Remove lines between patterns and print all if any of patterns doesn't exists

Question

I have next file:

G
H
A
B
C
D
N

Let's delete lines from A to D and we will get next output:

G
H
N

It's very easy to do with sed '/A/,/D/d , but if my file don't have D, then output will be empty. I want if there isn't second pattern (D) do not delete anything and show full file.

Second question - how to delete lines between patterns and next line after (N)? Kind of sed '/A/,+1d , but sed '/A/,/D/+1d will not work.

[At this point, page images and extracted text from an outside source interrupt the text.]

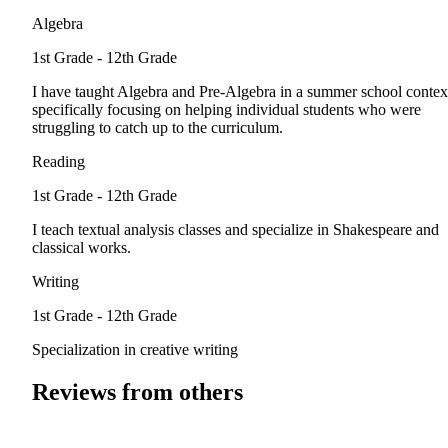
Algebra
1st Grade - 12th Grade
I have taught Algebra and Pre-Algebra in a summer school contex
specifically focusing on helping individual students who were
struggling to catch up to the curriculum.
Reading
1st Grade - 12th Grade
I teach textual analysis classes and specialize in Shakespeare and
classical works.
Writing
1st Grade - 12th Grade
Specialization in creative writing
Reviews from others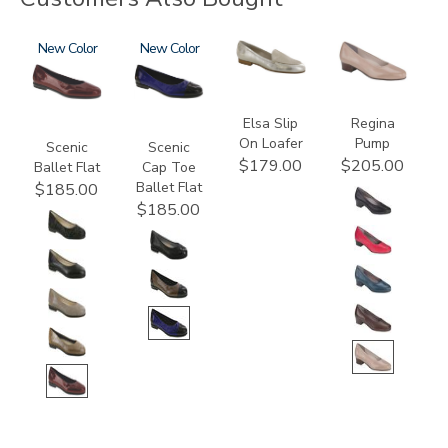
3240
New
3610
New
3712
2209
Elsa Slip
Regina
On Loafer
Pump
Scenic
Scenic
$179.00
$205.00
Ballet Flat
Cap Toe
Ballet Flat
$185.00
$185.00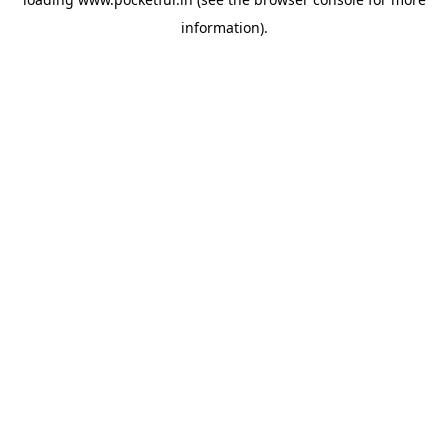
information).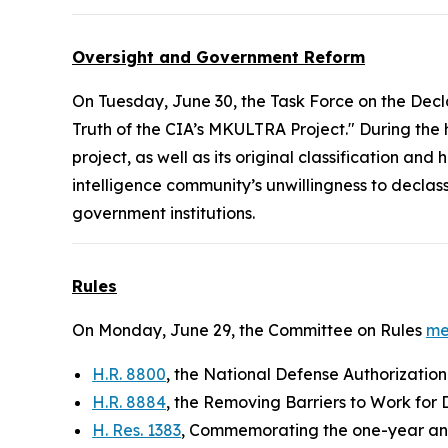
Oversight and Government Reform
On Tuesday, June 30, the Task Force on the Decl
Truth of the CIA’s MKULTRA Project." During the
project, as well as its original classification a
intelligence community’s unwillingness to decla
government institutions.
Rules
On Monday, June 29, the Committee on Rules
me
H.R. 8800
, the National Defense Authorization
H.R. 8884
, the Removing Barriers to Work for 
H. Res. 1383
, Commemorating the one-year ann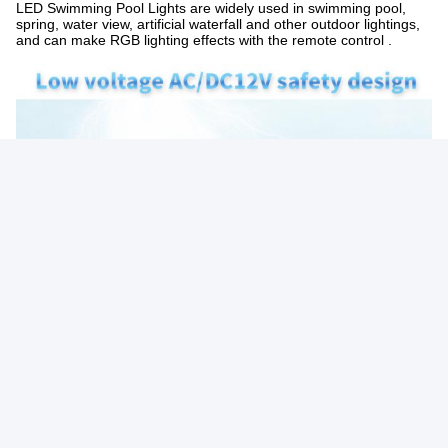
LED Swimming Pool Lights are widely used in swimming pool,
spring, water view, artificial waterfall and other outdoor lightings,
and can make RGB lighting effects with the remote control .
Photo
Video Call
Audio Call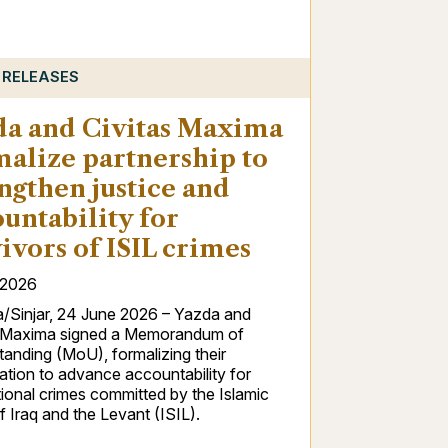
 RELEASES
da and Civitas Maxima
malize partnership to
ngthen justice and
untability for
ivors of ISIL crimes
/2026
/Sinjar, 24 June 2026 – Yazda and
s Maxima signed a Memorandum of
anding (MoU), formalizing their
tion to advance accountability for
tional crimes committed by the Islamic
f Iraq and the Levant (ISIL).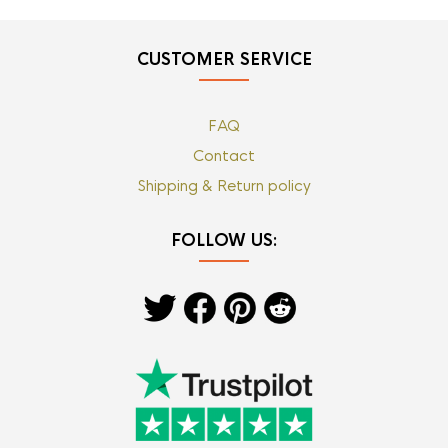
CUSTOMER SERVICE
FAQ
Contact
Shipping & Return policy
FOLLOW US: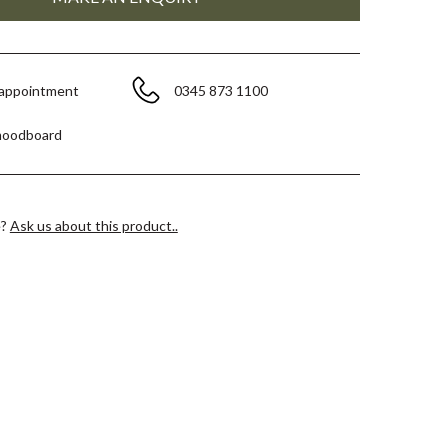
 appointment
0345 873 1100
moodboard
e?
Ask us about this product..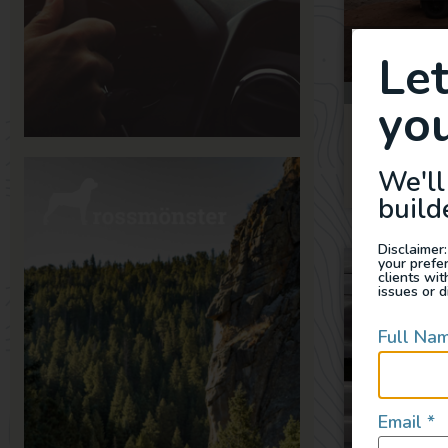
2025 
Le
Sprinter
you
We'll
build
Disclaimer:
your prefe
clients wi
issues or d
Full Na
Email
*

There is no different for me to use sed, awk or python/bash scripts.

Answer 1

With 2 pass awk you can do this:

# when 2nd pattern is not found
awk -v ps='A' -v pe='P' 'NR==FNR{if ($0 ~ ps) start=FNR; else if ($0 ~ pe) stop=FNR; if (stop) nextfile; else next} !stop || FNR<start || FNR>stop' file file
G
H
A
B
C
D
N

# when 2nd pattern is found
awk -v ps='A' -v pe='D' 'NR==FNR{if ($0 ~ ps) start=FNR; else if ($0 ~ pe) stop=FNR; if (stop) nextfile; else next} !stop || FNR<start || FNR>stop' file file
G
H
N

About your 2nd part you can tweak this awk a bit with another parameter:

awk -v n=2 -v ps='A' -v pe='D' 'NR==FNR {
   if ($0 ~ ps)
      start=FNR
   else if ($0 ~ pe)
      stop=FNR+n
   if (stop)
      nextfile
   else
      next
}
!stop || FNR<start || FNR>stop' file file

Answer 2

One option out of many that use perl: hold the text in an accumulator once you see A , then print them at the end if you didn't see D . That way you only make one pass through the file (although you use a lot of memory for big files!).

use strict; use warnings;
my $accumulator = '';  # Text we're holding while we wait for a "D"
my $printing = 1;      # Are we currently printing lines?

while(<>) {
    if(/A/) {  # stop printing; start accumulating
        $printing = 0;
        $accumulator .= $_;    # $_ is the current line
        next;
    }

    if(/D/) {  # we got a D, so we're back to printing
        $accumulator = '';   # discard the text we now know we're deleting
        $printing = 1;
        next;
    }

    if($printing) {
        print;
    } else {
        $accumulator .= $_;
    }
}

print $accumulator;  # which is empty if we had both A and D

I tried this on your testcase, and on your testcase with the D removed. It can also handle files with multiple A / D pairs. I have not tested it on files where the D comes before the A , or on files with a single line including both A and D .

Answer 3

With D :

$ awk '
/A/ || f { 
    f=1                   # flag up
    b=b (b==""?"":ORS)$0  # buffer...
    if(/D/) {             # until D
        print b           # output...
        b=f=""            # and reset buffer and flag
    }
    next
}
END {                     # output if rows runout before finding D
    if(b)
        print b
}1' file                  # output outside the range
G
H
A
B
C
D
N

With missing D :

$ cat file2
G
H
A
B
C
N
$ awk '/A/||f{f=1;b=b (b==""?"":ORS)$0;if(/D/){print b;b=f=""}next}END{if(b)print b}1' file2
G
H
A
B
C
N

Answer 4

This might work for you (GNU sed):

sed '/A/{:a;N;/D/!ba;d}' file

Match on A and then gather up lines in the pattern space until a match on D then delete the pattern space. If a D is not matched the N command will terminate sed processing and by default this prints whatever is found in the pattern space.

To delete as above +1, use:

sed '/A/{:a;N;/D/!ba;N;d}' file

NB If the +1 line does not exist, no lines are deleted.